## To do
Pull every line containing "frame" out of the material below.

━━━ Provided data ━━━

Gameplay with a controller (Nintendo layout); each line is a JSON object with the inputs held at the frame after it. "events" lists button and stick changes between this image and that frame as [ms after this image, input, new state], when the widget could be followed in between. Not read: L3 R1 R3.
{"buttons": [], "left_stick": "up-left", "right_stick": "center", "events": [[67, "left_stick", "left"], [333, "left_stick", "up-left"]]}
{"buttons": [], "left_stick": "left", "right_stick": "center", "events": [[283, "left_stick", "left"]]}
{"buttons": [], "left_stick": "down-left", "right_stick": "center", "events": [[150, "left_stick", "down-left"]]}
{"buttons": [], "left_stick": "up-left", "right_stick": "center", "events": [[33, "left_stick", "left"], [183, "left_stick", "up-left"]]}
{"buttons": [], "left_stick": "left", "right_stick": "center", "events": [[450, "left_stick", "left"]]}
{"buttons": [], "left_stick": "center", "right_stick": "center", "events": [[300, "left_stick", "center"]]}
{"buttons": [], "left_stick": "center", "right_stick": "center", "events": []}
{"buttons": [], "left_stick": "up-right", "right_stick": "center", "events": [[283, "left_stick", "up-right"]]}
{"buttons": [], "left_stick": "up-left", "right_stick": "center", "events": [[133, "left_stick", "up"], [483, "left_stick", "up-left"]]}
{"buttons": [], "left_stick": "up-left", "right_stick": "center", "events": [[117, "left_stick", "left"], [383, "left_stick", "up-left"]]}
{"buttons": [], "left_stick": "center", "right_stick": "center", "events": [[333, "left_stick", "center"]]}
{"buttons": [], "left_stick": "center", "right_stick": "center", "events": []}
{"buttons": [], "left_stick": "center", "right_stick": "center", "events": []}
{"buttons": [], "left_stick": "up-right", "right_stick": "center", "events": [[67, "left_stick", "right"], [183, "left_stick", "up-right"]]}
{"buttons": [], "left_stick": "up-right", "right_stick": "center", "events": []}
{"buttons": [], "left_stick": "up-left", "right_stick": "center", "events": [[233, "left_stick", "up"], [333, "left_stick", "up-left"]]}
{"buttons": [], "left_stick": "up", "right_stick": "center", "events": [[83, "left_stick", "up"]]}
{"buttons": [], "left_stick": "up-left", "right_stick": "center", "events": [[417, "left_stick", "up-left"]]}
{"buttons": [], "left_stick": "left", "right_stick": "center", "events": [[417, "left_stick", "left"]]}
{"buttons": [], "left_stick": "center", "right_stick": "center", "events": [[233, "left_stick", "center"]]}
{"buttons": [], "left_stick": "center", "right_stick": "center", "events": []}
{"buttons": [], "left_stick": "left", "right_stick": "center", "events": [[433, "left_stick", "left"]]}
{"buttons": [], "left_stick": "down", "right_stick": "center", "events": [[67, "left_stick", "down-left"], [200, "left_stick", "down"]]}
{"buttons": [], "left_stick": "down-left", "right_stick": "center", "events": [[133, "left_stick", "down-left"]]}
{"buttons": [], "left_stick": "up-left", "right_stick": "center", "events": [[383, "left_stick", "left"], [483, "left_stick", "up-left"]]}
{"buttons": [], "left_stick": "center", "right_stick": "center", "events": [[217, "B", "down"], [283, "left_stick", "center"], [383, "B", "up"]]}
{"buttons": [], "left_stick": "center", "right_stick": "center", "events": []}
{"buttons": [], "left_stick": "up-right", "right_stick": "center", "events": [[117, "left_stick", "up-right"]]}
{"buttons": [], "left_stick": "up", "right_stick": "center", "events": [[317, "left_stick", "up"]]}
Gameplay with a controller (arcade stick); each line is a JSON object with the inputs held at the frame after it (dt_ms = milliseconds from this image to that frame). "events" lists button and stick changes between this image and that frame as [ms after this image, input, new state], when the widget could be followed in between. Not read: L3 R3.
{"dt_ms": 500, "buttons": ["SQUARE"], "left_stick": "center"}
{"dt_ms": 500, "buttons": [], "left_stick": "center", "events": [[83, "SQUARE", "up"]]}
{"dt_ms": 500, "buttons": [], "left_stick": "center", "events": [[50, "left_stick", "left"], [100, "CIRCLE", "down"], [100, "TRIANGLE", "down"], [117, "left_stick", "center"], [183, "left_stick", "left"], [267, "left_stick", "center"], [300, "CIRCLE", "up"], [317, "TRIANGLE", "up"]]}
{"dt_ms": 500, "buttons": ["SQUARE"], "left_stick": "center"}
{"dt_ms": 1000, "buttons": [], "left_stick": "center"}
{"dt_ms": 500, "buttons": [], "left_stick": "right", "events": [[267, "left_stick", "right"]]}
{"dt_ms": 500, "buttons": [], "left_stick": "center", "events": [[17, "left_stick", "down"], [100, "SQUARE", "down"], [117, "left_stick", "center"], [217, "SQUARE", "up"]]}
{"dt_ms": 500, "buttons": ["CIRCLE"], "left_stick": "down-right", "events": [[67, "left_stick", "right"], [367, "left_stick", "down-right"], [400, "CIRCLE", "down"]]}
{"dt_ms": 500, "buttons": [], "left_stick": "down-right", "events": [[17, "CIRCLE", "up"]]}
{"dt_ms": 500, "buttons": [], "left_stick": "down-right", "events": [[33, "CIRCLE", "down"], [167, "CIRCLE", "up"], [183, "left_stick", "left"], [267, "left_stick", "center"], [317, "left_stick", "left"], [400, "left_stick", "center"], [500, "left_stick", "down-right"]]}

━━━

## Exercise answer
Gameplay with a controller (Nintendo layout); each line is a JSON object with the inputs held at the frame after it. "events" lists button and stick changes between this image and that frame as [ms after this image, input, new state], when the widget could be followed in between. Not read: L3 R1 R3.
Gameplay with a controller (arcade stick); each line is a JSON object with the inputs held at the frame after it (dt_ms = milliseconds from this image to that frame). "events" lists button and stick changes between this image and that frame as [ms after this image, input, new state], when the widget could be followed in between. Not read: L3 R3.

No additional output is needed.